Queste cellule beta risiedono in gruppi chiamati isolotti di Langerhans e sono responsabili della produzione di insulina, un ormone che permette al glucosio di entrare nelle cellule per energia o accumulo.
Con lo svolgimento del processo autoimmune, le cellule T helper 1 si attivano e rilasciano citochine infiammatorie, come interferone-gamma o IFN-γ, e fattore di necrosi tumorale-alfa o TNF-α.
In particolare, l'IFN-γ attiva i macrofagi e rafforza la presentazione dell'antigene. Questi segnali permettono alle cellule T citotossiche di attaccare e distruggere le cellule beta, portando all'insulite, caratterizzata da infiammazione e danni alle cellule beta negli isolotti di Langerhans.

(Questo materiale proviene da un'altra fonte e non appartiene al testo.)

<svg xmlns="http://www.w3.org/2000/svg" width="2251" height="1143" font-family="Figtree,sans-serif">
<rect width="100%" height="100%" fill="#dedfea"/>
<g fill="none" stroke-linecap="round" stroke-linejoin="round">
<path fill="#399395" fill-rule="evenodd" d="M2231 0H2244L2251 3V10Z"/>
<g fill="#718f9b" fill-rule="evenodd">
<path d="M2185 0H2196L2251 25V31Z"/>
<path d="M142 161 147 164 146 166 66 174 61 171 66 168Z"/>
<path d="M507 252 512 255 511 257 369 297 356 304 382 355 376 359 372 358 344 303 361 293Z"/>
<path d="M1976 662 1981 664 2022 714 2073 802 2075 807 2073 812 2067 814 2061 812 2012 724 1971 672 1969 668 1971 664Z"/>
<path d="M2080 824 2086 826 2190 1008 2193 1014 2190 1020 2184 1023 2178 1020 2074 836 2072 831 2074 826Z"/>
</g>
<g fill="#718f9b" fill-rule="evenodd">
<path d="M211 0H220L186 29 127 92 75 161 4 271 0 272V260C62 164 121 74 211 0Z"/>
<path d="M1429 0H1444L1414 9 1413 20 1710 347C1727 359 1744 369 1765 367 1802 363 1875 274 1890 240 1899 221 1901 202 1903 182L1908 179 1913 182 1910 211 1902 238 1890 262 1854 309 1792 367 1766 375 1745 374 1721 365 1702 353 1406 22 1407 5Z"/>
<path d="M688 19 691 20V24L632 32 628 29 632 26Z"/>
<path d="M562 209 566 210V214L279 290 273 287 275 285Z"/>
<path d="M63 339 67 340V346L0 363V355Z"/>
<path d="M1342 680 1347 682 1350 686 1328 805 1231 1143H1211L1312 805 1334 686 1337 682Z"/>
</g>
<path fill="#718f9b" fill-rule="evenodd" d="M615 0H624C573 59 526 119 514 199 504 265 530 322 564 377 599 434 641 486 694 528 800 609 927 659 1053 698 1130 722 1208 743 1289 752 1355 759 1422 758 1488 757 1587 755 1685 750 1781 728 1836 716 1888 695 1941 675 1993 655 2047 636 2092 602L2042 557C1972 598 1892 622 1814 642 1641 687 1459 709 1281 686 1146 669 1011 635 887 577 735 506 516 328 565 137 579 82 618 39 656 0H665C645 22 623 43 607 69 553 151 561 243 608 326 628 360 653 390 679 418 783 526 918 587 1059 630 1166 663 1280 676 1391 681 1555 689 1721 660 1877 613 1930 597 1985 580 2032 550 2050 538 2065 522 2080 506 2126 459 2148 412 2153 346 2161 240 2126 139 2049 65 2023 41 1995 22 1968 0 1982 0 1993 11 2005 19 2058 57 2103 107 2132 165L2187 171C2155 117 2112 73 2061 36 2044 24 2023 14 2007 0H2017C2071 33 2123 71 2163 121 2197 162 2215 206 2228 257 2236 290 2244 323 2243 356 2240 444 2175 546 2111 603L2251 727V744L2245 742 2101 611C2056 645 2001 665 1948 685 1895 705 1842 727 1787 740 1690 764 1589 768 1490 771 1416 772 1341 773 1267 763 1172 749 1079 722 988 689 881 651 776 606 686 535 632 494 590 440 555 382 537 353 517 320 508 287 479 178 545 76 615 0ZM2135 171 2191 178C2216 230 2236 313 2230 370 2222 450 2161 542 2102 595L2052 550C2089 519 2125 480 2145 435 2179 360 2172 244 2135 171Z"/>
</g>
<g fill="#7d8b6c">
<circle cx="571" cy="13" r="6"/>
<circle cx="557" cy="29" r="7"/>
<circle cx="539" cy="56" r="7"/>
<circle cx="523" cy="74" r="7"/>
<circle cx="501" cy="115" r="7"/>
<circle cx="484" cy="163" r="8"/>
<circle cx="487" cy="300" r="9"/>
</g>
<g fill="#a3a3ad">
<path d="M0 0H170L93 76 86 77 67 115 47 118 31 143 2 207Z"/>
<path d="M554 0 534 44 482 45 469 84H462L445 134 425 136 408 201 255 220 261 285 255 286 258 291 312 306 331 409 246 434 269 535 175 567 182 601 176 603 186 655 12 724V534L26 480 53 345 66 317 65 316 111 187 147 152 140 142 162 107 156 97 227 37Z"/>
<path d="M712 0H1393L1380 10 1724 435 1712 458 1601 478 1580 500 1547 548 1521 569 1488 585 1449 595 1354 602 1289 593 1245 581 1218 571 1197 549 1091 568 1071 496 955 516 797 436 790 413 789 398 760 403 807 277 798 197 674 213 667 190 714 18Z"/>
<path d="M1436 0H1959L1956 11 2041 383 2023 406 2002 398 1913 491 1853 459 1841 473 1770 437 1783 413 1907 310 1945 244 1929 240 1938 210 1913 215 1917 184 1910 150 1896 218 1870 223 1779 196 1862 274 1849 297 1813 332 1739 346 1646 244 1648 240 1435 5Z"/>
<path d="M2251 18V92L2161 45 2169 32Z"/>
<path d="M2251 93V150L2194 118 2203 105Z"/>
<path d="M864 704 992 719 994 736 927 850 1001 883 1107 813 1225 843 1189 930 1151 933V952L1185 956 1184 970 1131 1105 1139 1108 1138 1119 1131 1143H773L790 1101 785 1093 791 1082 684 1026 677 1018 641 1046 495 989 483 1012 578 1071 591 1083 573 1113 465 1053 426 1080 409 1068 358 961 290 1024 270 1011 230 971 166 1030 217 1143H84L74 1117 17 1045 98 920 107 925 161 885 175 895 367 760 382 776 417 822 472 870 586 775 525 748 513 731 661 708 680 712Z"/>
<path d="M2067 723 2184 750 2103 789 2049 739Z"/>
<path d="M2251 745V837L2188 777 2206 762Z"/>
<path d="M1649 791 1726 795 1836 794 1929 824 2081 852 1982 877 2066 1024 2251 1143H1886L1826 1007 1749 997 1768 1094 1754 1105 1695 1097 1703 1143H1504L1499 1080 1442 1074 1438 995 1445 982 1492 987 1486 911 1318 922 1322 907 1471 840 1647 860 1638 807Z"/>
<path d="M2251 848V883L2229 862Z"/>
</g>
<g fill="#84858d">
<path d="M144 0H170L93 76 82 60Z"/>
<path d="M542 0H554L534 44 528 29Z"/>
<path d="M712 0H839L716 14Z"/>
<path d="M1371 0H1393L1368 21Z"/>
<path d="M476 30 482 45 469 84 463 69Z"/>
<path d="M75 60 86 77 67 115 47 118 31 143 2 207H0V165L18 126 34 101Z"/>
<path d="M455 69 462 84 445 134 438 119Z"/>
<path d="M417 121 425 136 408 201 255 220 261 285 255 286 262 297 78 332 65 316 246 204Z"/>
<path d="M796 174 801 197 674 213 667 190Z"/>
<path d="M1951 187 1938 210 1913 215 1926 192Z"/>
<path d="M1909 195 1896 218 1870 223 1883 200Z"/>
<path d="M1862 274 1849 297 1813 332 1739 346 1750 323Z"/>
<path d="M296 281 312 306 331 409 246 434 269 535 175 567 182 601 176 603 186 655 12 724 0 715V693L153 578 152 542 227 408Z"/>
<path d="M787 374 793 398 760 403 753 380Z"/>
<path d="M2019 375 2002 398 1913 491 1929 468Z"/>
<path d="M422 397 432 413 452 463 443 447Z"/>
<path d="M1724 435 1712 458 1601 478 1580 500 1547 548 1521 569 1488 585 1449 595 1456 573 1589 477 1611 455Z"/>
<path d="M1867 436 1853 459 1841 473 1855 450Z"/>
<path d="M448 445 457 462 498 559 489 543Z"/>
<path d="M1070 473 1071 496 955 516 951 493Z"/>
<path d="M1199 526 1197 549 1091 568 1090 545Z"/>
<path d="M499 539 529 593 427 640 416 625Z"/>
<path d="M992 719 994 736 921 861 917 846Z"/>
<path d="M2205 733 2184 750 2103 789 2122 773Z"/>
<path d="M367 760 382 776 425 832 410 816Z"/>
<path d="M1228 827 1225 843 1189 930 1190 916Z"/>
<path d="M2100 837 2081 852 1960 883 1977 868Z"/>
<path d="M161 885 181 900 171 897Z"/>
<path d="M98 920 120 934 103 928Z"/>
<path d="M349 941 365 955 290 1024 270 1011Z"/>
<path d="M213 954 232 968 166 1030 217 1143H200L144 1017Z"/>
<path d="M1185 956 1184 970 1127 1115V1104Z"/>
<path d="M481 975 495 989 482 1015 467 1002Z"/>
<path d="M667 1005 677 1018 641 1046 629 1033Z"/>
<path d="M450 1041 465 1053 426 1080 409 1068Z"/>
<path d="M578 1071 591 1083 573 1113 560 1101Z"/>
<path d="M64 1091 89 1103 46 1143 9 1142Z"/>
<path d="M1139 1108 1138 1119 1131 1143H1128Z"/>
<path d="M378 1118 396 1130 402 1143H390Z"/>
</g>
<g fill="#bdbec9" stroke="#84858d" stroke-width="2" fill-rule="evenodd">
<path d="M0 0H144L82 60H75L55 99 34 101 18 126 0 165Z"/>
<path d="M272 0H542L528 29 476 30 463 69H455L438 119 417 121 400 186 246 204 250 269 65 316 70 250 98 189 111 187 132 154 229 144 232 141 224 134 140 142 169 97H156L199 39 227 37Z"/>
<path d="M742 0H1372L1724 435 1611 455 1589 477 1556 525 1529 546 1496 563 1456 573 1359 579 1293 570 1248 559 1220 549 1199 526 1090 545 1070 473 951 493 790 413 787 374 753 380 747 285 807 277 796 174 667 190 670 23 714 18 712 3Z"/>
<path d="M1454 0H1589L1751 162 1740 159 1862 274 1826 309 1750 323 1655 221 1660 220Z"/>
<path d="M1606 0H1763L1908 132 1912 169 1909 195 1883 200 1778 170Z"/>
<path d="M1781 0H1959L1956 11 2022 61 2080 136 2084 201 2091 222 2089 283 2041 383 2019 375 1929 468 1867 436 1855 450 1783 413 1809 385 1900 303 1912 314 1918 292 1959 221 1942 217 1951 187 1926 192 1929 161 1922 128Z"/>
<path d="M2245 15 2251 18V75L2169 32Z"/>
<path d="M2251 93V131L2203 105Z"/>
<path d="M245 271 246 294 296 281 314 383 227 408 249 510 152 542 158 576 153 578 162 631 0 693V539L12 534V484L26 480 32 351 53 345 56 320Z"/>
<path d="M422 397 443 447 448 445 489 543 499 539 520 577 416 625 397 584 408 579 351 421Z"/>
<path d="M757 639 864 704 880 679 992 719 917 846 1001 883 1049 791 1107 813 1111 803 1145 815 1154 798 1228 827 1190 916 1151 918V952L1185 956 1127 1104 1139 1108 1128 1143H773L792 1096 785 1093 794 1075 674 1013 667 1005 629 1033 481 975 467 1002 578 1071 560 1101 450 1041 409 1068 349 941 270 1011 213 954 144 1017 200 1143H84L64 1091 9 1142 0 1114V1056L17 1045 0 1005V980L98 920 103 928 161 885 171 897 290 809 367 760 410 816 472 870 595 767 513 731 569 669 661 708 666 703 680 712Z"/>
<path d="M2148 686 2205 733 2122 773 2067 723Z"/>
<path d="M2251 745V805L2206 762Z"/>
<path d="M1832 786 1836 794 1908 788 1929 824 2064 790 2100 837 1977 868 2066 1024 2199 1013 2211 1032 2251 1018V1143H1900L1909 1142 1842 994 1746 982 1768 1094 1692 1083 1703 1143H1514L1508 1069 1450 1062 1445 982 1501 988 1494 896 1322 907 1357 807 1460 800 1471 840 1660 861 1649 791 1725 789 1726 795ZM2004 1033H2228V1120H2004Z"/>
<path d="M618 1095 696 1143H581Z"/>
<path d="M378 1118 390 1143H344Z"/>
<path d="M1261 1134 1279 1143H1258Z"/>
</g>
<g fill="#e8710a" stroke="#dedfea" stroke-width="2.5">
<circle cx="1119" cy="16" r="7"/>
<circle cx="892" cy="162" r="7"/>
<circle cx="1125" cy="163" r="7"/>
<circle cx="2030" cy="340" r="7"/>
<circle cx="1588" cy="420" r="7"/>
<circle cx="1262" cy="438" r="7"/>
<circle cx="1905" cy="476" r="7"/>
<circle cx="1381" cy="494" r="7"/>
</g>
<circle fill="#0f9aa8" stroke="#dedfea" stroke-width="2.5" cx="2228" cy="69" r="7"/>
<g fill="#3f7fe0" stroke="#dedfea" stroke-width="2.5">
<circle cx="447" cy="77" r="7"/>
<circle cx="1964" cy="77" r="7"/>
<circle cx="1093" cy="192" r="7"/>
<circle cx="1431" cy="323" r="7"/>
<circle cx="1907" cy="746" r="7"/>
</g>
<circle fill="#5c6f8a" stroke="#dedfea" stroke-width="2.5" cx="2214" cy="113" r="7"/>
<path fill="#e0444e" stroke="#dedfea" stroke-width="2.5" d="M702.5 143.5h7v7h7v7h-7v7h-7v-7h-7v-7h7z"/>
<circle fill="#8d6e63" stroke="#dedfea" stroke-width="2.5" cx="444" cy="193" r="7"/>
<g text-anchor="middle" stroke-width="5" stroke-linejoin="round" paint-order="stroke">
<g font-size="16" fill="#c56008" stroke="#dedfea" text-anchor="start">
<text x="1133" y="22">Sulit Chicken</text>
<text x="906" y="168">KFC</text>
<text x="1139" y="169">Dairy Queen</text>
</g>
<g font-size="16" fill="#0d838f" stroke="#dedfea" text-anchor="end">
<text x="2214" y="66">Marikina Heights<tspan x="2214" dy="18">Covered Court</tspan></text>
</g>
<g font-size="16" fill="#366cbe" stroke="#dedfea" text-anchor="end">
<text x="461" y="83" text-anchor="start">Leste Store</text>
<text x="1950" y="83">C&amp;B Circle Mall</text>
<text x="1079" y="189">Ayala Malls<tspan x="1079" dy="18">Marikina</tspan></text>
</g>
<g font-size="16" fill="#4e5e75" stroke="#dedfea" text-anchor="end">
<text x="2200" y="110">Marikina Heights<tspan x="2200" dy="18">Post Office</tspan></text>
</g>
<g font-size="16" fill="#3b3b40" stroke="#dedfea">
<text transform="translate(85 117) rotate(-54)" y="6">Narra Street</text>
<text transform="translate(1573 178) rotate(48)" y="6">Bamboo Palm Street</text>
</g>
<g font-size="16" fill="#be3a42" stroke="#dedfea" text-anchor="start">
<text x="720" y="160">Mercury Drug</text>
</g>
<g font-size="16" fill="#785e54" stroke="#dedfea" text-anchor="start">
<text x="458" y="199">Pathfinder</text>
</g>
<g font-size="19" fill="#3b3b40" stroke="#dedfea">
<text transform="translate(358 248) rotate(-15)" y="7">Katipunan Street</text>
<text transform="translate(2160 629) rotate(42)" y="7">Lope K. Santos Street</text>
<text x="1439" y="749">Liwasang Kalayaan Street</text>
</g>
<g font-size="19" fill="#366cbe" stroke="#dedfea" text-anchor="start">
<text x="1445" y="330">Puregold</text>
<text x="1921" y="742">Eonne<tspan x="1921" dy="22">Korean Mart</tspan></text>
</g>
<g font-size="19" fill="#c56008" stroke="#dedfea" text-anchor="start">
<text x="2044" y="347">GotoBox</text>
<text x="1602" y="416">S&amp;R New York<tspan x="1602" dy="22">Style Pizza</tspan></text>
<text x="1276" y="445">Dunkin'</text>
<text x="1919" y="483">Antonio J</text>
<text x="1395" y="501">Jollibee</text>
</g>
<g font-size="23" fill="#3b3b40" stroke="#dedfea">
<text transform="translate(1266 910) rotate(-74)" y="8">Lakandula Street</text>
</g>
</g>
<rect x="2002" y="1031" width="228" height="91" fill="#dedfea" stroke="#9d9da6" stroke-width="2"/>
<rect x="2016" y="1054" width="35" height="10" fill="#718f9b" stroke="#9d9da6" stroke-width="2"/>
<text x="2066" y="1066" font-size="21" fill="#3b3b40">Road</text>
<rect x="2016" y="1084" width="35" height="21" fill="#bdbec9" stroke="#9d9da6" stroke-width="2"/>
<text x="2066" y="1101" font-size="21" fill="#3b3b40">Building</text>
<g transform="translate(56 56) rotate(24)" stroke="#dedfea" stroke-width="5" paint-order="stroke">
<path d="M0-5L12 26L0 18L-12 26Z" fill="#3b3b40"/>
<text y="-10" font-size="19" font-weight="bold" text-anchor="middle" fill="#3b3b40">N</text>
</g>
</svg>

Col tempo, l'infiammazione persistente distrugge progressivamente le cellule beta, riducendo drasticamente o eliminando completamente la produzione di insulina.
Senza abbastanza insulina, il glucosio non può entrare nelle cellule del corpo e inizia ad accumularsi nel flusso sanguigno.
Questo accumulo di zucchero nel sangue porta a una condizione nota come iperglicemia.
Il diabete mellito di tipo 1 deriva dalla distruzione immunomediata delle cellule β pancreatiche, con conseguente carenza assoluta di insulina. Questo…
Copyright © 2026 MyJoVE Corporation. Tutti i diritti riservati.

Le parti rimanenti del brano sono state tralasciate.